SOURCE INFORMATION below:

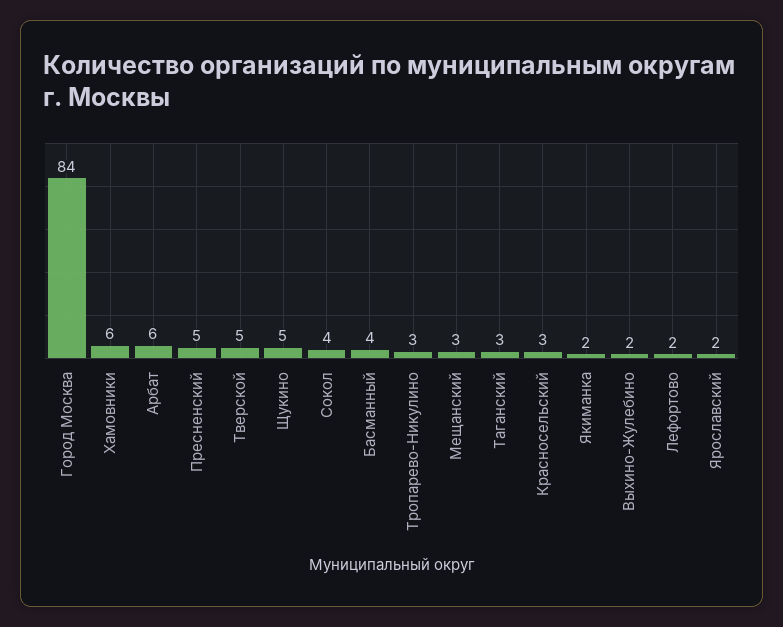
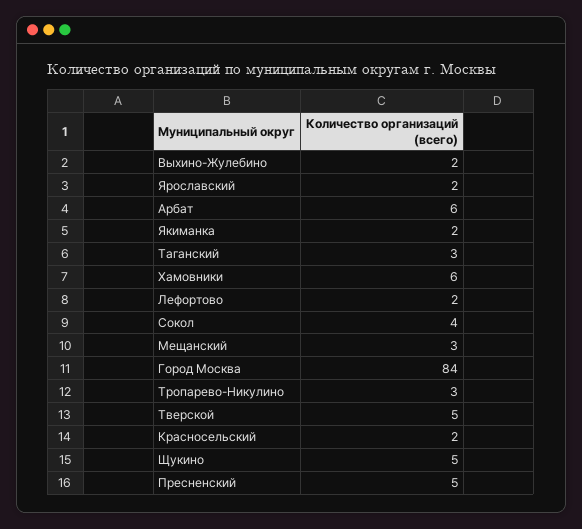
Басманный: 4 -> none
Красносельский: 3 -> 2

End of SOURCE INFORMATION.
SOURCE INFORMATION below:

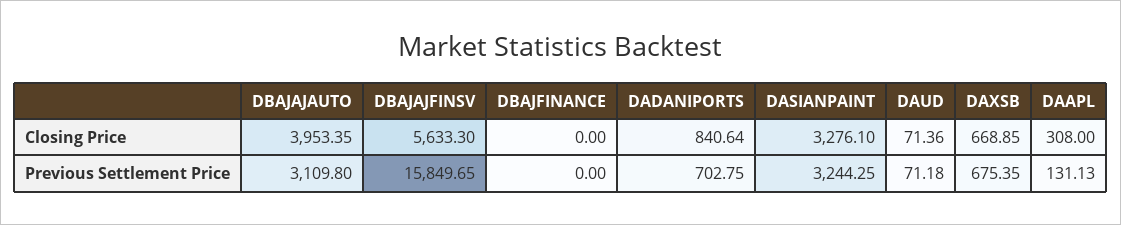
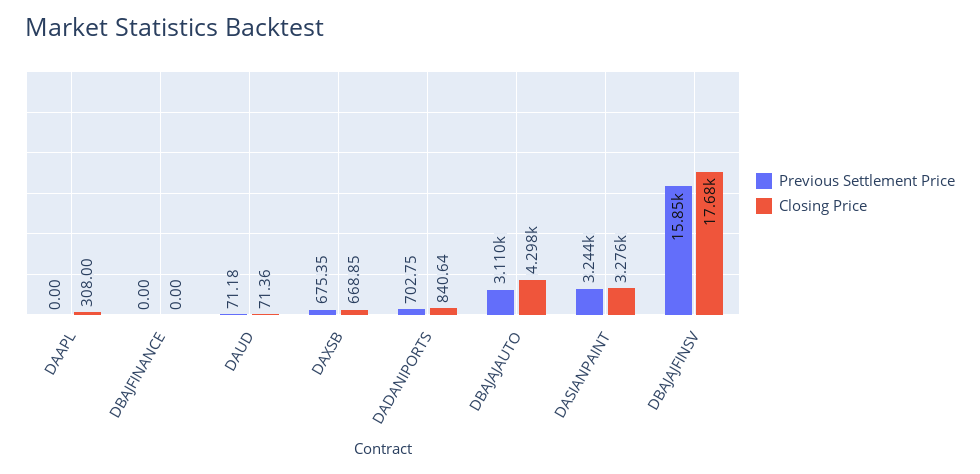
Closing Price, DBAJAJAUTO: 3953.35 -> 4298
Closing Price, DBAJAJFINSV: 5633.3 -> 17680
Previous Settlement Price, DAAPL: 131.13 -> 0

End of SOURCE INFORMATION.

**PROBLEM:** Go line by line through the records and copy those that contain the word "Closing".

**RESPONSE AREA:**
Closing Price, DBAJAJAUTO: 3953.35 -> 4298
Closing Price, DBAJAJFINSV: 5633.3 -> 17680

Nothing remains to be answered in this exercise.